▸ **Exercise aim**
Going line by line through the data below, report how many lines include the word "middle", with nothing added.

#### Material supplied ####

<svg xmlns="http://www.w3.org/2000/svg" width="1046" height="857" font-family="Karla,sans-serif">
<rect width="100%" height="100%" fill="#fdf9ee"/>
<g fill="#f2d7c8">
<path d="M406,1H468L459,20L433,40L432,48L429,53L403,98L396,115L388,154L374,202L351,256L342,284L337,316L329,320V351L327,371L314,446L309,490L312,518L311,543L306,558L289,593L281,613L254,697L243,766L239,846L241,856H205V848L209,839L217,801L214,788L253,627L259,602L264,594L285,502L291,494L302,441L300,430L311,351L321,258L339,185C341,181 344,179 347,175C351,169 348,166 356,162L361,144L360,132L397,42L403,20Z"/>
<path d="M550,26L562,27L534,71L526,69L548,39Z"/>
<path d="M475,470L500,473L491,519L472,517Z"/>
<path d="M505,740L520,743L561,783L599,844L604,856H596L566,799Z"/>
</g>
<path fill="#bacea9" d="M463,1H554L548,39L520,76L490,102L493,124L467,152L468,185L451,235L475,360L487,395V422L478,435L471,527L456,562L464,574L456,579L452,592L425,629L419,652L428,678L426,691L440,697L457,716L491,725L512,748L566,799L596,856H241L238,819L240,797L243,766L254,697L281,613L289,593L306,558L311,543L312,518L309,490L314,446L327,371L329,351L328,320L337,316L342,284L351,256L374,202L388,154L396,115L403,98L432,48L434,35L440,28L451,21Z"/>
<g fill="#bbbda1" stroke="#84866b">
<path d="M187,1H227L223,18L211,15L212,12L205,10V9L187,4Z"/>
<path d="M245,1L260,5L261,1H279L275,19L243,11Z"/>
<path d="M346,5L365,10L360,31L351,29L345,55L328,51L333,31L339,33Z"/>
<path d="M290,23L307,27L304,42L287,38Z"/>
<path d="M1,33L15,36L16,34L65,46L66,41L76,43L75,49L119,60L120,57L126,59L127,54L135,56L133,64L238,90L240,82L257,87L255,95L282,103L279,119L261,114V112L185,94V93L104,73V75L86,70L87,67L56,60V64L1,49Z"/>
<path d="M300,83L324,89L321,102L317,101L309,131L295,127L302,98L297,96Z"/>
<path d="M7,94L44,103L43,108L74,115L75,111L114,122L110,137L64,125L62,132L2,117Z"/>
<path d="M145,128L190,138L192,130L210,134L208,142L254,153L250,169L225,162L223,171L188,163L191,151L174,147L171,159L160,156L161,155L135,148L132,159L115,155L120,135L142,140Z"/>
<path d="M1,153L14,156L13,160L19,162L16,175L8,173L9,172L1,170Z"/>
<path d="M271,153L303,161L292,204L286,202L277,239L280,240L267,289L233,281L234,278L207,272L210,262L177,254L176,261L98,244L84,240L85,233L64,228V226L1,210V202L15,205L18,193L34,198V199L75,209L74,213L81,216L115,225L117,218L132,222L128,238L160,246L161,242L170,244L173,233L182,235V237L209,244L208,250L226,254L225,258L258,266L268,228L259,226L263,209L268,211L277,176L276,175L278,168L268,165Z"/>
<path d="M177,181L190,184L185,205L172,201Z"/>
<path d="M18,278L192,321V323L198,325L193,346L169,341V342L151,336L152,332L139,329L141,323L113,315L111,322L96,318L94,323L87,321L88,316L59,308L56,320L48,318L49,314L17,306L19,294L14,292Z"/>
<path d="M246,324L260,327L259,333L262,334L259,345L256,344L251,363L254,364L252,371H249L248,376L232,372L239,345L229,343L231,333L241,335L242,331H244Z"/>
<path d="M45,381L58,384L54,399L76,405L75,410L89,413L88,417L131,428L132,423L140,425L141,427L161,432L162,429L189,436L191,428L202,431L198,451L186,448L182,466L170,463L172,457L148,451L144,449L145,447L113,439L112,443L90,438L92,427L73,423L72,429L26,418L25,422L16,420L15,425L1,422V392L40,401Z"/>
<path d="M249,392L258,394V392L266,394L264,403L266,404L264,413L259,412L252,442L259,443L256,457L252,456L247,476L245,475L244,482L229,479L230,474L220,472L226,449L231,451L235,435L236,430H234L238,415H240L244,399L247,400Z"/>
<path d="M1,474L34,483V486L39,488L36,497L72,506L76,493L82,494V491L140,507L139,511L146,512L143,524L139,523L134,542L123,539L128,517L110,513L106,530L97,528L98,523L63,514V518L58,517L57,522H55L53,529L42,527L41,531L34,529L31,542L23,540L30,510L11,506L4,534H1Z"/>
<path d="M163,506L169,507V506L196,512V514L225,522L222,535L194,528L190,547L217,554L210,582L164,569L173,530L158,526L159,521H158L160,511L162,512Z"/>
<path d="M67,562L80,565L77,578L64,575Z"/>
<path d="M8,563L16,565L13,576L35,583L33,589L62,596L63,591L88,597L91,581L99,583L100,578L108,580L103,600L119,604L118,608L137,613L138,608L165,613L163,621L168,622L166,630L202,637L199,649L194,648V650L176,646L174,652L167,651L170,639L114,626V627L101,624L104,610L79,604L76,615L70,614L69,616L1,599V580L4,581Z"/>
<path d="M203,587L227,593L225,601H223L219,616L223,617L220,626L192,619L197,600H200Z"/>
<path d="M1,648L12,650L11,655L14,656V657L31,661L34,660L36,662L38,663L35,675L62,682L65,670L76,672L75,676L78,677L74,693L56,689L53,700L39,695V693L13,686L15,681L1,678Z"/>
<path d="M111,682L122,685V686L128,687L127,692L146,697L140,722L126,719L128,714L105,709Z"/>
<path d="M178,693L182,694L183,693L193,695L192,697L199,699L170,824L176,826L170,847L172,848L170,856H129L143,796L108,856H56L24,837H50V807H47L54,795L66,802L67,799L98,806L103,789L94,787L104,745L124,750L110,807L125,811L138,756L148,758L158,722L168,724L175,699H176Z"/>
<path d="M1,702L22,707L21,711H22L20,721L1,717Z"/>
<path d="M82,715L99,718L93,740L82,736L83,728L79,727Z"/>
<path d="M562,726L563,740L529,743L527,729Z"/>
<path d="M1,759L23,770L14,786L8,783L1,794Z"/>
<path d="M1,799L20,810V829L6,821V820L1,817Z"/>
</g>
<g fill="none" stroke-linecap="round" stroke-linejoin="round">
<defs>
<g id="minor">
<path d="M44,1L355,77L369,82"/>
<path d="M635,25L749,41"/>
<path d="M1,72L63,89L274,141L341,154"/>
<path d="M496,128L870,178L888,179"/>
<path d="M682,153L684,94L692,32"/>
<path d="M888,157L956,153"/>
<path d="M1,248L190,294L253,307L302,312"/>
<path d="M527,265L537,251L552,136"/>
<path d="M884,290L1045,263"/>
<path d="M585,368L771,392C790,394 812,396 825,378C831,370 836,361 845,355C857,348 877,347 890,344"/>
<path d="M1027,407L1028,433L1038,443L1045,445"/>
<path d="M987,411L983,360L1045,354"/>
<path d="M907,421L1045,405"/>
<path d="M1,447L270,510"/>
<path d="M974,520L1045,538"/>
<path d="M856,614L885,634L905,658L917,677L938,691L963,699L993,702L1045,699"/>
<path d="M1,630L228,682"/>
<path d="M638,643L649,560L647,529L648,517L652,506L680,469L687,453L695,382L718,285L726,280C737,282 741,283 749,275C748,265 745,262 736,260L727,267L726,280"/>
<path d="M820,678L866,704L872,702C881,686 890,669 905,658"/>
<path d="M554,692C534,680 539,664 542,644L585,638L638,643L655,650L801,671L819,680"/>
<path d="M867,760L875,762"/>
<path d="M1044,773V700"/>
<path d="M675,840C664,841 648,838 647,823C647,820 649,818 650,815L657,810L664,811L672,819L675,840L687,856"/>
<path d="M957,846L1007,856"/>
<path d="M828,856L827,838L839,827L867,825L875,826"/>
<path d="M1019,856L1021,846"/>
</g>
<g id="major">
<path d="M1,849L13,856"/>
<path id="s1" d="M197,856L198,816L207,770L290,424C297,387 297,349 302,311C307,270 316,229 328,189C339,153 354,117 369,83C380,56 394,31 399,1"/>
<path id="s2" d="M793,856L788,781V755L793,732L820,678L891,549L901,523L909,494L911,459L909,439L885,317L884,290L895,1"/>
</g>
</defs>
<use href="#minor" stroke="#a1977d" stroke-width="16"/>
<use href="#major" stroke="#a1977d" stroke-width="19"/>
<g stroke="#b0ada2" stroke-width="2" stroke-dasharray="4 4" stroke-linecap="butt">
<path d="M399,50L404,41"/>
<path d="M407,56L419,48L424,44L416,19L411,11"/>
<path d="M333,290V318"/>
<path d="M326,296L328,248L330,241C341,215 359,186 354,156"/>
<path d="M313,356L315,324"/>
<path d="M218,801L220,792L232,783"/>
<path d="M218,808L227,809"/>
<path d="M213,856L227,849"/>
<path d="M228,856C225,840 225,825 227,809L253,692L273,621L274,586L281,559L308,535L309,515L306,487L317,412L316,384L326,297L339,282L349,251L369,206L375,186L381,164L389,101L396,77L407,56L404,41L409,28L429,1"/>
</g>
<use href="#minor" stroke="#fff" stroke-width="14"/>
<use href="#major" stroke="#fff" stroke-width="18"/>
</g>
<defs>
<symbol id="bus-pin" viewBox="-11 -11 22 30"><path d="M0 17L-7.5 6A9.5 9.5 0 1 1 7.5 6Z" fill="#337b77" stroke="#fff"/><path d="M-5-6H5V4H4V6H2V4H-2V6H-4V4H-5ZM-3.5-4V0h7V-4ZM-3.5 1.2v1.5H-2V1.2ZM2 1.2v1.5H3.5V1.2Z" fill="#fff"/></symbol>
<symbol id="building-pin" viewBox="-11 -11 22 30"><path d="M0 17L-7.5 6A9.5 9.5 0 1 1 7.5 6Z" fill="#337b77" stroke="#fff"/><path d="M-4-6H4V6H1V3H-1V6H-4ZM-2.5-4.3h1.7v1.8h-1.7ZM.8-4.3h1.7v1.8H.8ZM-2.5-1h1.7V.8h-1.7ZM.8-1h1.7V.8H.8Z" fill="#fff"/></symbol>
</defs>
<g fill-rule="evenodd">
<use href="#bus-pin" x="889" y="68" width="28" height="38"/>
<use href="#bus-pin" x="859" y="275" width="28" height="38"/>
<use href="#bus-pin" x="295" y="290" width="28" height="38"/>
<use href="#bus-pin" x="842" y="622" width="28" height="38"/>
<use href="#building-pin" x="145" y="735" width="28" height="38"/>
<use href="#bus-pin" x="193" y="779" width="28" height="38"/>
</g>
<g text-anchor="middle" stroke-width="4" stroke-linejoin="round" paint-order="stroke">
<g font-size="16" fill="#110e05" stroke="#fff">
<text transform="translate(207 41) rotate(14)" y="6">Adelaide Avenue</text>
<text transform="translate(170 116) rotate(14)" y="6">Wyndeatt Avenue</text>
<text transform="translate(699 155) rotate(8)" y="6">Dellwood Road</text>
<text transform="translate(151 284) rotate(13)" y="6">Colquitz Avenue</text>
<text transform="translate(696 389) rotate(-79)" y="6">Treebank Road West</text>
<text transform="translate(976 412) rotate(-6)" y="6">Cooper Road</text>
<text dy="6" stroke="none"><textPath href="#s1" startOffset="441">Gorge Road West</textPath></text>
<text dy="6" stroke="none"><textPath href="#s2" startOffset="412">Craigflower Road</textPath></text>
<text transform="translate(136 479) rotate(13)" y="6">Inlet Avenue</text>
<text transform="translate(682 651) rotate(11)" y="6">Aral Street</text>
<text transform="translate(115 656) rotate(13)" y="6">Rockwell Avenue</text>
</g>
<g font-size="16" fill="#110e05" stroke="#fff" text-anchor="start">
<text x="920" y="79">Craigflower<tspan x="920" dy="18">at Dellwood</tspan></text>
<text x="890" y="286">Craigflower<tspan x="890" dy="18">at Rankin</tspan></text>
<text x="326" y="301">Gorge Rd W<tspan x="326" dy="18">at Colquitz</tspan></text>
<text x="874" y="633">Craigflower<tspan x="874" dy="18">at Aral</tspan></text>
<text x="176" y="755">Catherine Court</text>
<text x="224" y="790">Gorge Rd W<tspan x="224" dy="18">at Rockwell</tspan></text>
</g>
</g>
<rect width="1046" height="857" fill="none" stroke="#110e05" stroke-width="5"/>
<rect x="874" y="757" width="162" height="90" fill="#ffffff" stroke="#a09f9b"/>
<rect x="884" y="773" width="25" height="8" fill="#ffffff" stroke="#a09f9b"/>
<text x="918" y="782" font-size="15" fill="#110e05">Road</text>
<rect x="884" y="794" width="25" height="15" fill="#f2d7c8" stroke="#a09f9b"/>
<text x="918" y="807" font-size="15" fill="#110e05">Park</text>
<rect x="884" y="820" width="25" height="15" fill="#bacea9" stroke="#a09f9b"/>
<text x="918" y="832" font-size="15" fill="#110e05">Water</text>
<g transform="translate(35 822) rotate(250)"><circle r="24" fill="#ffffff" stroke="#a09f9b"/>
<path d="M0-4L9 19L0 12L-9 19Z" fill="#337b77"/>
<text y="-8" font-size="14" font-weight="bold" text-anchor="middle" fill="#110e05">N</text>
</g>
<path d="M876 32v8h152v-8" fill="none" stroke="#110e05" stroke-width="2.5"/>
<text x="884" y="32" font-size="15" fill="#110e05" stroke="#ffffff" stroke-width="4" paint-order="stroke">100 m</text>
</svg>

####

▸ **Answer to this exercise**
2